_PROBLEM DETAILS_.
Reproduce the text of the rows below, switching each "CHAINSAW BARS" to "GUIDE BARS" and changing nothing else. Leave the pictures out.

##############################

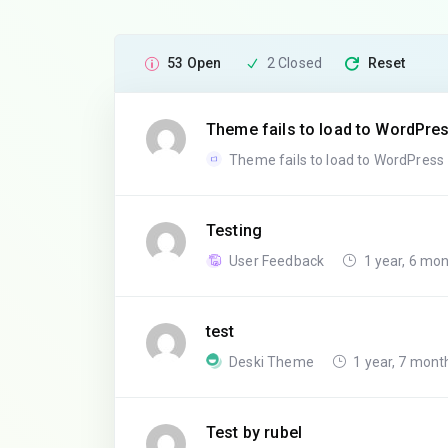
53 Open
2 Closed
Reset
Theme fails to load to WordPre
Theme fails to load to WordPress
Testing
User Feedback
1 year, 6 mo
test
Deski Theme
1 year, 7 mont
Test by rubel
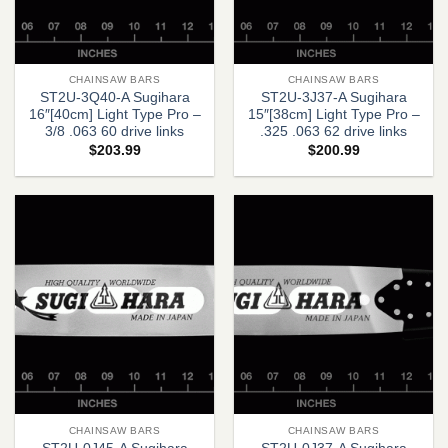
CHAINSAW BARS
CHAINSAW BARS
ST2U-3Q40-A Sugihara
ST2U-3J37-A Sugihara
16″[40cm] Light Type Pro –
15″[38cm] Light Type Pro –
3/8 .063 60 drive links
.325 .063 62 drive links
$
203.99
$
200.99
CHAINSAW BARS
CHAINSAW BARS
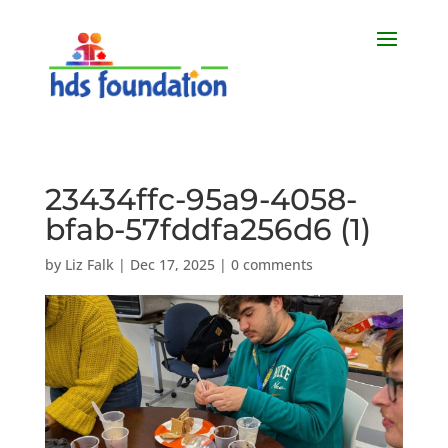
23434ffc-95a9-4058-
bfab-57fddfa256d6 (1)
by
Liz Falk
|
Dec 17, 2025
|
0 comments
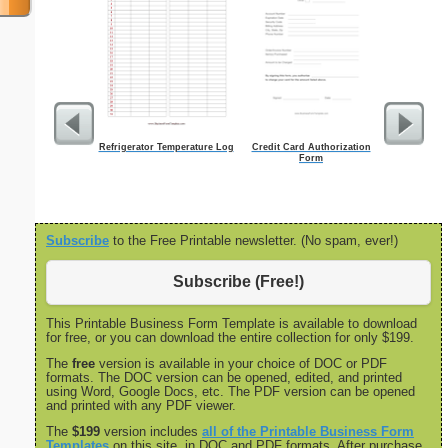
Refrigerator Temperature Log
Credit Card Authorization
Employee A
Form
Subscribe
to the Free Printable newsletter. (No spam, ever!)
Subscribe (Free!)
This Printable Business Form Template is available to download
for free, or you can download the entire collection for only $199.
The
free
version is available in your choice of DOC or PDF
formats. The DOC version can be opened, edited, and printed
using Word, Google Docs, etc. The PDF version can be opened
and printed with any PDF viewer.
The
$199
version includes
all of the Printable Business Form
Templates
on this site, in DOC and PDF formats. After purchase,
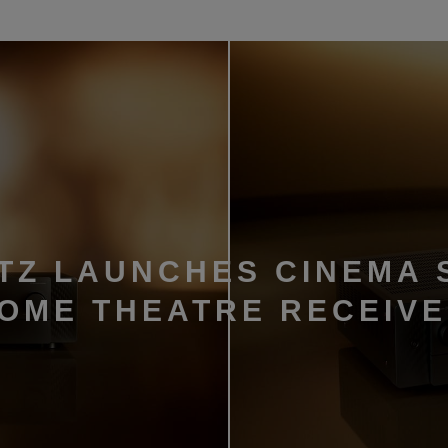
TZ LAUNCHES CINEMA 
HOME THEATRE RECEIV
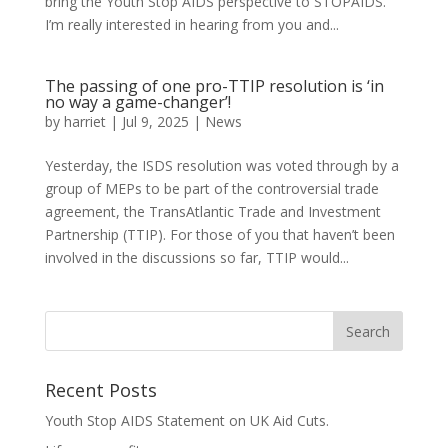
bring the Youth Stop AIDS perspective to STOPAIDS.
I’m really interested in hearing from you and...
The passing of one pro-TTIP resolution is ‘in
no way a game-changer’!
by
harriet
|
Jul 9, 2025
|
News
Yesterday, the ISDS resolution was voted through by a
group of MEPs to be part of the controversial trade
agreement, the TransAtlantic Trade and Investment
Partnership (TTIP). For those of you that haven’t been
involved in the discussions so far, TTIP would...
Recent Posts
Youth Stop AIDS Statement on UK Aid Cuts.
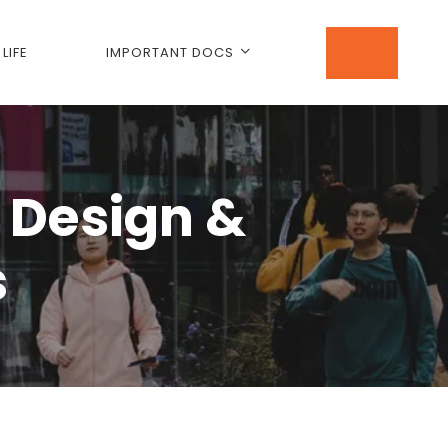
LIFE
IMPORTANT DOCS
 Design &
s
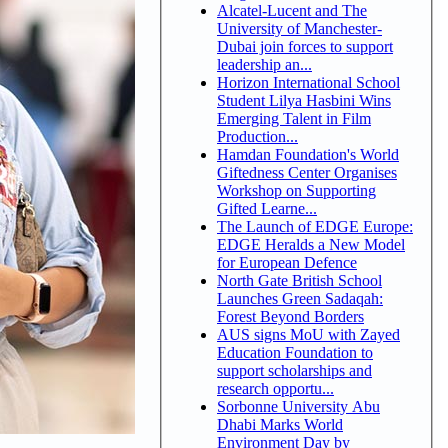
Alcatel-Lucent and The
University of Manchester-
Dubai join forces to support
leadership an...
Horizon International School
Student Lilya Hasbini Wins
Emerging Talent in Film
Production...
Hamdan Foundation's World
Giftedness Center Organises
Workshop on Supporting
Gifted Learne...
The Launch of EDGE Europe:
EDGE Heralds a New Model
for European Defence
North Gate British School
Launches Green Sadaqah:
Forest Beyond Borders
AUS signs MoU with Zayed
Education Foundation to
support scholarships and
research opportu...
Sorbonne University Abu
Dhabi Marks World
Environment Day by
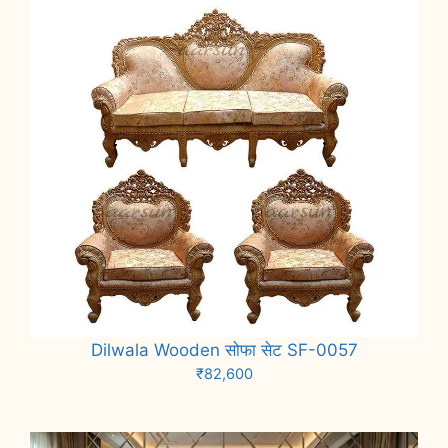
Dilwala Wooden सोफा सेट SF-0057
₹
82,600
Add to cart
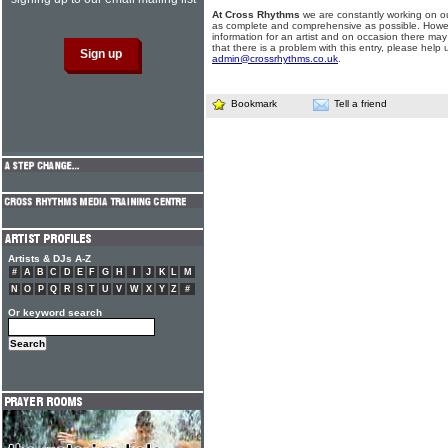
At Cross Rhythms
we are constantly working on ou
as complete and comprehensive as possible. Howe
information for an artist and on occasion there may
that there is a problem with this entry, please help 
admin@crossrhythms.co.uk
.
Bookmark
Tell a friend
Artists & DJs A-Z
#
A
B
C
D
E
F
G
H
I
J
K
L
M
N
O
P
Q
R
S
T
U
V
W
X
Y
Z
#
Or keyword search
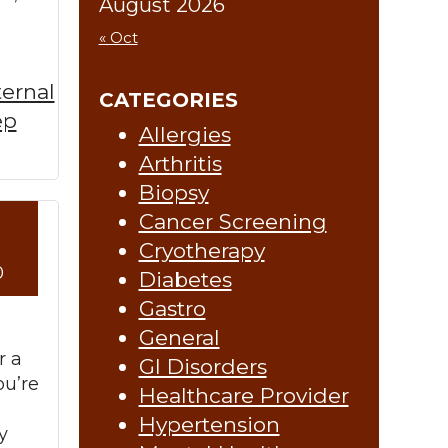
August 2026
« Oct
ternal
CATEGORIES
ep
Allergies
Arthritis
Biopsy
Cancer Screening
re »
Cryotherapy
0
Diabetes
Gastro
General
r a
GI Disorders
ou’re
Healthcare Provider
Hypertension
y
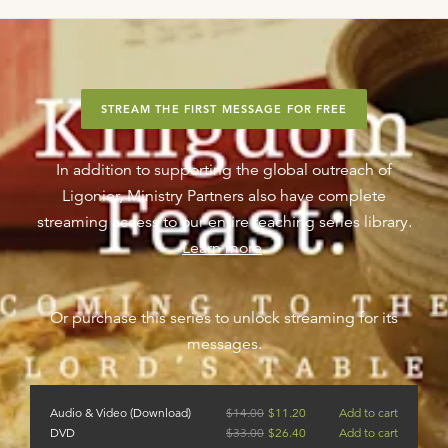
STREAM THE FIRST MESSAGE FOR FREE
In addition to supporting the global outreach of
Ligonier, Ministry Partners also have complete
streaming access to our entire teaching series library.
Learn more
.
Or purchase this series to unlock streaming for its
messages.
Audio & Video (Download)
$
14.00
$
11.20
Add to cart
DVD
$
33.00
$
26.40
Add to cart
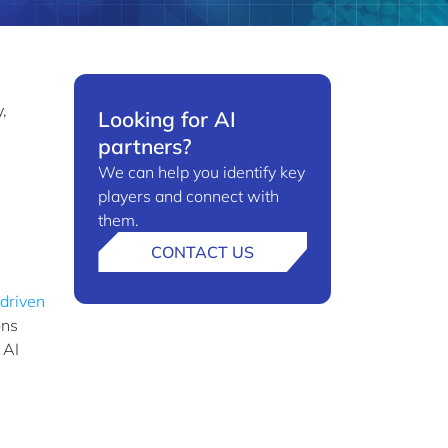
e
,
Looking for AI
partners?
We can help you identify key
players and connect with
them.
CONTACT US
-driven
ons
 AI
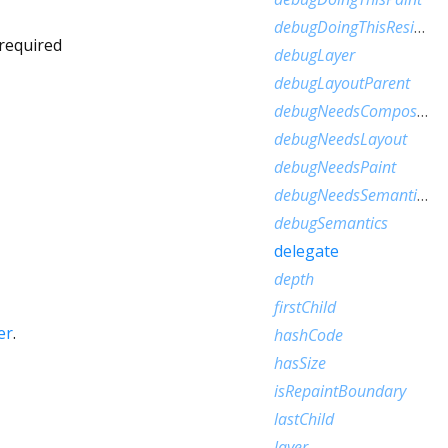
debugDoingThisResize
required
debugLayer
debugLayoutParent
debugNeedsCompositedLayerUpdate
debugNeedsLayout
debugNeedsPaint
debugNeedsSemanticsUpdate
debugSemantics
delegate
depth
firstChild
er
.
hashCode
hasSize
isRepaintBoundary
lastChild
layer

##############################

_WRITTEN SOLUTION_.
53 Open
2 Closed
Reset
Theme fails to load to WordPre
Theme fails to load to WordPress
Testing
User Feedback
1 year, 6 mo
test
Deski Theme
1 year, 7 mont
Test by rubel
GUIDE BARS
GUIDE BARS
ST2U-3Q40-A Sugihara
ST2U-3J37-A Sugihara
16″[40cm] Light Type Pro –
15″[38cm] Light Type Pro –
3/8 .063 60 drive links
.325 .063 62 drive links
$
203.99
$
200.99
GUIDE BARS
GUIDE BARS
23434ffc-95a9-4058-
bfab-57fddfa256d6 (1)
by
Liz Falk
|
Dec 17, 2025
|
0 comments
Refrigerator Temperature Log
Credit Card Authorization
Employee A
Form
Subscribe
to the Free Printable newsletter. (No spam, ever!)
Subscribe (Free!)
This Printable Business Form Template is available to download
for free, or you can download the entire collection for only $199.
The
free
version is available in your choice of DOC or PDF
formats. The DOC version can be opened, edited, and printed
using Word, Google Docs, etc. The PDF version can be opened
and printed with any PDF viewer.
The
$199
version includes
all of the Printable Business Form
Templates
on this site, in DOC and PDF formats. After purchase,
TZ LAUNCHES CINEMA 
HOME THEATRE RECEIV
bring the Youth Stop AIDS perspective to STOPAIDS.
I’m really interested in hearing from you and...
The passing of one pro-TTIP resolution is ‘in
no way a game-changer’!
by
harriet
|
Jul 9, 2025
|
News
Yesterday, the ISDS resolution was voted through by a
group of MEPs to be part of the controversial trade
agreement, the TransAtlantic Trade and Investment
Partnership (TTIP). For those of you that haven’t been
involved in the discussions so far, TTIP would...
Recent Posts
Youth Stop AIDS Statement on UK Aid Cuts.
LIFE
IMPORTANT DOCS
 Design &
s
Alcatel-Lucent and The
University of Manchester-
Dubai join forces to support
leadership an...
Horizon International School
Student Lilya Hasbini Wins
Emerging Talent in Film
Production...
Hamdan Foundation's World
Giftedness Center Organises
Workshop on Supporting
Gifted Learne...
The Launch of EDGE Europe:
EDGE Heralds a New Model
for European Defence
North Gate British School
Launches Green Sadaqah:
Forest Beyond Borders
AUS signs MoU with Zayed
Education Foundation to
support scholarships and
research opportu...
Sorbonne University Abu
Dhabi Marks World
Environment Day by
Dilwala Wooden सोफा सेट SF-0057
₹
82,600
Add to cart
At Cross Rhythms
we are constantly working on ou
as complete and comprehensive as possible. Howe
information for an artist and on occasion there may
that there is a problem with this entry, please help 
admin@crossrhythms.co.uk
.
Bookmark
Tell a friend
Artists & DJs A-Z
#
A
B
C
D
E
F
G
H
I
J
K
L
M
N
O
P
Q
R
S
T
U
V
W
X
Y
Z
#
Or keyword search
August 2026
« Oct
ternal
CATEGORIES
ep
Allergies
Arthritis
Biopsy
Cancer Screening
re »
Cryotherapy
0
Diabetes
Gastro
General
r a
GI Disorders
ou’re
Healthcare Provider
Hypertension
y
STREAM THE FIRST MESSAGE FOR FREE
In addition to supporting the global outreach of
Ligonier, Ministry Partners also have complete
streaming access to our entire teaching series library.
Learn more
.
Or purchase this series to unlock streaming for its
messages.
Audio & Video (Download)
$
14.00
$
11.20
Add to cart
DVD
$
33.00
$
26.40
Add to cart
e
,
Looking for AI
partners?
We can help you identify key
players and connect with
them.
CONTACT US
-driven
ons
 AI
debugDoingThisResize
required
debugLayer
debugLayoutParent
debugNeedsCompositedLayerUpdate
debugNeedsLayout
debugNeedsPaint
debugNeedsSemanticsUpdate
debugSemantics
delegate
depth
firstChild
er
.
hashCode
hasSize
isRepaintBoundary
lastChild
layer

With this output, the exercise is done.